Your members are seeking an experience of community!
Something that is becoming abundantly clear to me is that we as humans have been designed to operate in community. Whether it be at work, home, or play, deep within, we’re all seeking a sense of belonging to a community. Yet, in today’s world, a world where we’re connected via an abundance of technology, our experience of community seems to be getting worse than better.
This recently has come to light as I spend the majority of my time facilitating advisory boards, life groups, and work extensively with leadership teams. An observation I’ve been discussing with some of the folks is “Why do our members come?” Is it me as a coach/facilitator (or other leader) or is it the experience of the group that they’re primarily showing up? It doesn’t take long to figure out that, while the group loves me (and maybe you), it’s really the experience of community in the group that keeps them coming back.
I was reflecting on this yesterday while driving to church. We have a very gifted pastor leading our congregation which has drawn many folks to our church. What I was specifically reflecting on was the fact that our family generally on Sunday mornings arrives right at the start of service and exits promptly after service. Thus, there really is a minimal experience of community when doing so. For us, we’re involved in life groups and ministries within the church, which is more so where we experience community. However, what if we weren’t? The majority of the people attending are doing exactly what we do, just showing up for the service which means they are not experiencing community among the body of our local church. This lack of community will eventually result in discontentment and their likely moving on to another church or, worse yet, leaving the church all together.

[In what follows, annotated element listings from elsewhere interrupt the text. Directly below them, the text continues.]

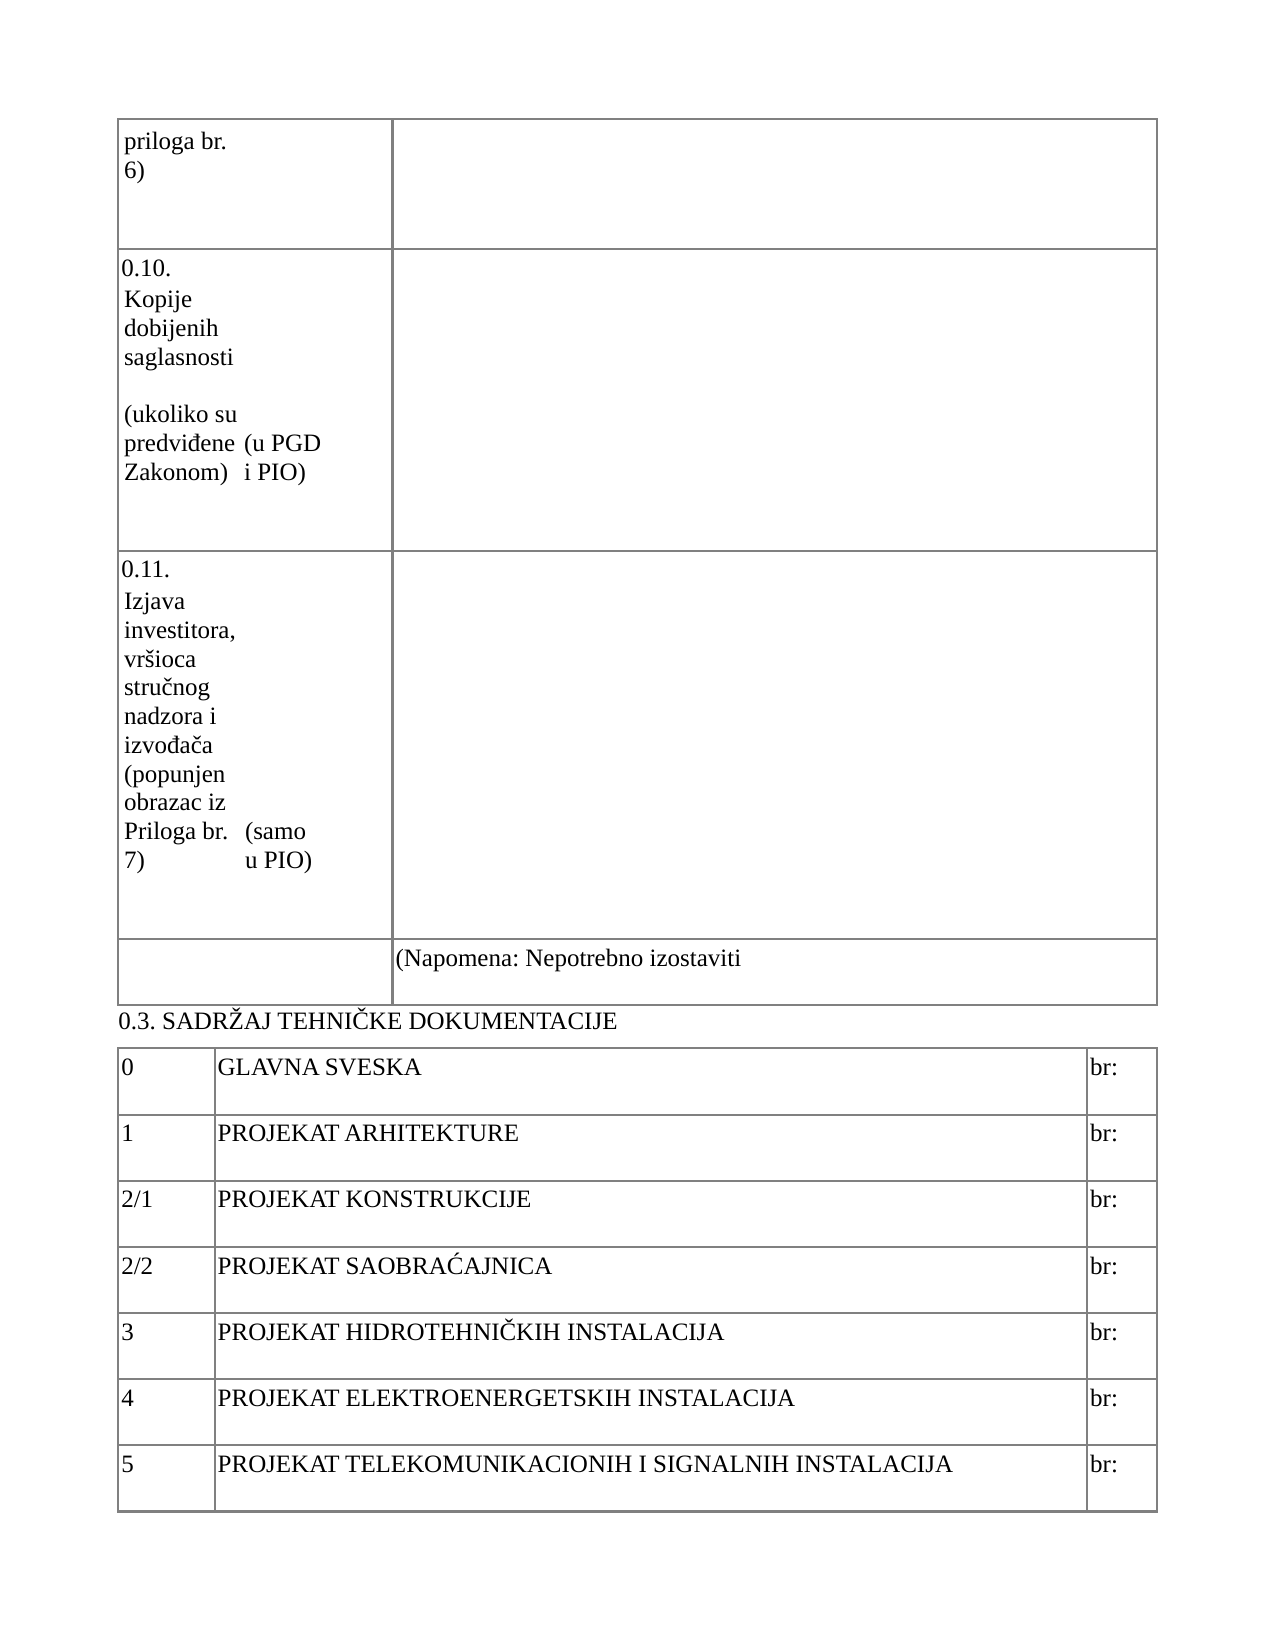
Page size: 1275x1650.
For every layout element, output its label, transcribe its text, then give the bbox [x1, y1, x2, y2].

table_cell 2/1 [119, 1182, 214, 1246]
table_header [236, 123, 321, 216]
table_cell 0.10. [119, 250, 391, 549]
table_cell br: [1088, 1380, 1156, 1444]
table_cell PROJEKAT HIDROTEHNIČKIH INSTALACIJA [216, 1314, 1086, 1378]
table_cell PROJEKAT ARHITEKTURE [216, 1116, 1086, 1179]
table_header GLAVNA SVESKA [216, 1049, 1086, 1113]
table_cell [394, 552, 1156, 938]
table_cell 2/2 [119, 1248, 214, 1312]
table_header Izjava investitora, vršioca stručnog nadzora i izvođača (popunjen obrazac iz Priloga br. 7) [121, 583, 242, 906]
table_cell [394, 250, 1156, 549]
table_cell 0.11. [119, 552, 391, 938]
table_cell [119, 940, 391, 1004]
table_header Kopije dobijenih saglasnosti (ukoliko su predviđene Zakonom) [121, 281, 241, 518]
table_cell 4 [119, 1380, 214, 1444]
table_cell br: [1088, 1248, 1156, 1312]
table_cell PROJEKAT TELEKOMUNIKACIONIH I SIGNALNIH INSTALACIJA [216, 1446, 1086, 1510]
table_header (u PGD i PIO) [241, 281, 326, 518]
table_cell br: [1088, 1182, 1156, 1246]
table_header br: [1088, 1049, 1156, 1113]
table_cell br: [1088, 1446, 1156, 1510]
table_cell (Napomena: Nepotrebno izostaviti [394, 940, 1156, 1004]
table_header (samo u PIO) [242, 583, 327, 906]
text 0.3. SADRŽAJ TEHNIČKE DOKUMENTACIJE [118, 1006, 1157, 1035]
table_header priloga br. 6) [121, 123, 236, 216]
table_cell br: [1088, 1116, 1156, 1179]
table_cell PROJEKAT SAOBRAĆAJNICA [216, 1248, 1086, 1312]
table_header 0 [119, 1049, 214, 1113]
table_cell [394, 120, 1156, 248]
table_cell 5 [119, 1446, 214, 1510]
table_cell PROJEKAT ELEKTROENERGETSKIH INSTALACIJA [216, 1380, 1086, 1444]
table_cell br: [1088, 1314, 1156, 1378]
table_cell 1 [119, 1116, 214, 1179]
table_cell [119, 120, 391, 248]
table_cell PROJEKAT KONSTRUKCIJE [216, 1182, 1086, 1246]
table_cell 3 [119, 1314, 214, 1378]
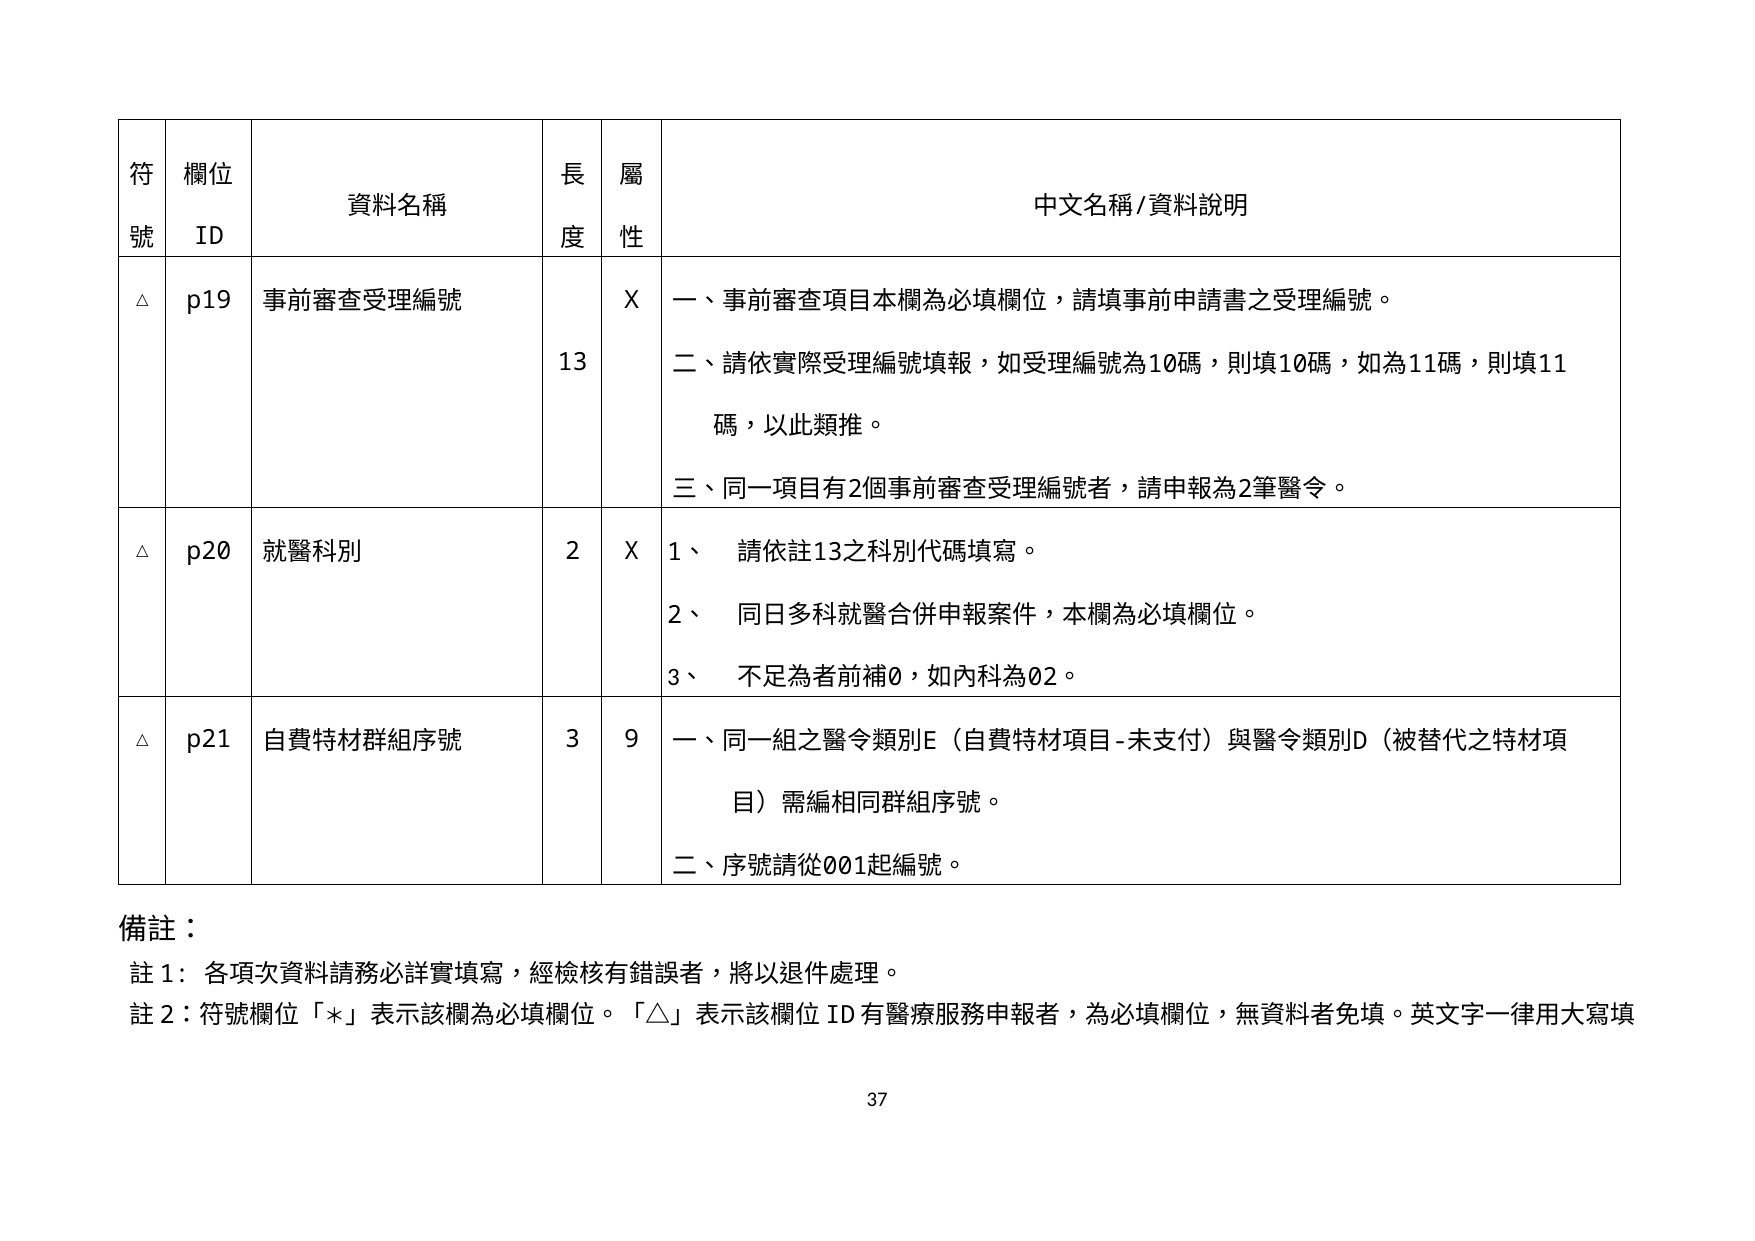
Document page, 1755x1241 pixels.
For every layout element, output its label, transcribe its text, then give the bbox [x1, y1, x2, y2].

table_cell p21 [166, 697, 251, 884]
table_cell p19 [166, 257, 251, 507]
table_header 欄位ID [166, 120, 251, 256]
table_cell 事前審查受理編號 [252, 257, 542, 507]
table_cell △ [119, 697, 165, 884]
table_cell 一、同一組之醫令類別E（自費特材項目-未支付）與醫令類別D（被替代之特材項目）需編相同群組序號。 二、序號請從001起編號。 [662, 697, 1620, 884]
table_header 屬性 [602, 120, 661, 256]
table_header 符號 [119, 120, 165, 256]
table_cell p20 [166, 508, 251, 696]
table_cell △ [119, 257, 165, 507]
table_cell 請依註13之科別代碼填寫。 同日多科就醫合併申報案件，本欄為必填欄位。 不足為者前補0，如內科為02。 [662, 508, 1620, 696]
table_cell 2 [543, 508, 601, 696]
table_cell 一、事前審查項目本欄為必填欄位，請填事前申請書之受理編號。 二、請依實際受理編號填報，如受理編號為10碼，則填10碼，如為11碼，則填11碼，以此類推。 三、同一項目有2個事前審查受理編號者，請申報為2筆醫令。 [662, 257, 1620, 507]
table_cell 自費特材群組序號 [252, 697, 542, 884]
table_header 中文名稱/資料說明 [662, 120, 1620, 256]
table_cell X [602, 257, 661, 507]
text 備註： [118, 885, 1636, 948]
table_cell 3 [543, 697, 601, 884]
table_cell X [602, 508, 661, 696]
table_cell △ [119, 508, 165, 696]
table_header 註1: 各項次資料請務必詳實填寫，經檢核有錯誤者，將以退件處理。 [118, 948, 1650, 989]
table_cell 13 [543, 257, 601, 507]
table_header 長度 [543, 120, 601, 256]
table_cell 註2：符號欄位「＊」表示該欄為必填欄位。「△」表示該欄位ID有醫療服務申報者，為必填欄位，無資料者免填。英文字一律用大寫填 [118, 989, 1650, 1031]
table_cell 9 [602, 697, 661, 884]
table_cell 就醫科別 [252, 508, 542, 696]
table_header 資料名稱 [252, 120, 542, 256]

Are you running a corporate team and think this doesn’t apply to you? Don’t be so quick to judge. Employee surveys clearly relate that the number one thing employees want is to “feel that they’re apart of something bigger and their contributions matters.” Yes, the leader is important; however, only in the context of building the team which creates the experience.
Much of what I’ve related likely isn’t surprising. That being said, what I’d like to do is encourage you to discuss this in your groups. What I am finding often is the leaders appreciate the need for community; however, the member don’t recognize their part in creating the experience.
One of the things we talk about in our High Performance Teams curriculum is responsibility. In teams that excel, each member of the team takes responsibility for the team. So, for example, if one person isn’t showing up, it’s no longer just the leader responsibility to address. On High Performance Teams, its the entire team responsibly to address. It generally looks like multiple members, if not all of the team, reaching about and saying, “Hey, Susan, we noticed you haven’t been making it to our meetings. Is everything ‘OK’? How can I help you?”
Seriously, stop and think of what this would look like. Most people expect the leader to reach out; however, what if multiple people on the team reach out? Clearly, this raises a sense of belonging and shows that others care. Vice versa, look at it through the lens of no one except the leader reaches out. Whether true or not, it sends the message that “we don’t care.” Make sense?